§ Source data:

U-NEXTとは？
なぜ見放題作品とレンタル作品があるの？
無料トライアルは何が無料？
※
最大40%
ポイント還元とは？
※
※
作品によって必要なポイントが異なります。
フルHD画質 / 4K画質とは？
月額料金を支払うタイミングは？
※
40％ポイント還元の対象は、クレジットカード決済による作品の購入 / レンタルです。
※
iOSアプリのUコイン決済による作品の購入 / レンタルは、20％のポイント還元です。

* * *

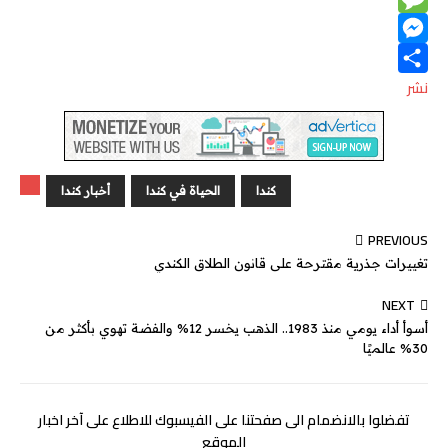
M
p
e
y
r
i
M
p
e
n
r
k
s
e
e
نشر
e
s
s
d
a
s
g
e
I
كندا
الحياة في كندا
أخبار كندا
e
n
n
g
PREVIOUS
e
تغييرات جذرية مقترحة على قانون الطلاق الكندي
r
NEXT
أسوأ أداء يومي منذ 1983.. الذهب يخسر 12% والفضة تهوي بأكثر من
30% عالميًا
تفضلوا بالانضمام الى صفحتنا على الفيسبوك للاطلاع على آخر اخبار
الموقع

§ Task details:
Using the data above, reproduce exactly the lines between those holding "作品によって必要なポイントが異なります。" and "iOSアプリのUコイン決済による作品の購入 / レンタルは、20％のポイント還元です。", inclusive, and no others.

§ Result:
作品によって必要なポイントが異なります。
フルHD画質 / 4K画質とは？
月額料金を支払うタイミングは？
※
40％ポイント還元の対象は、クレジットカード決済による作品の購入 / レンタルです。
※
iOSアプリのUコイン決済による作品の購入 / レンタルは、20％のポイント還元です。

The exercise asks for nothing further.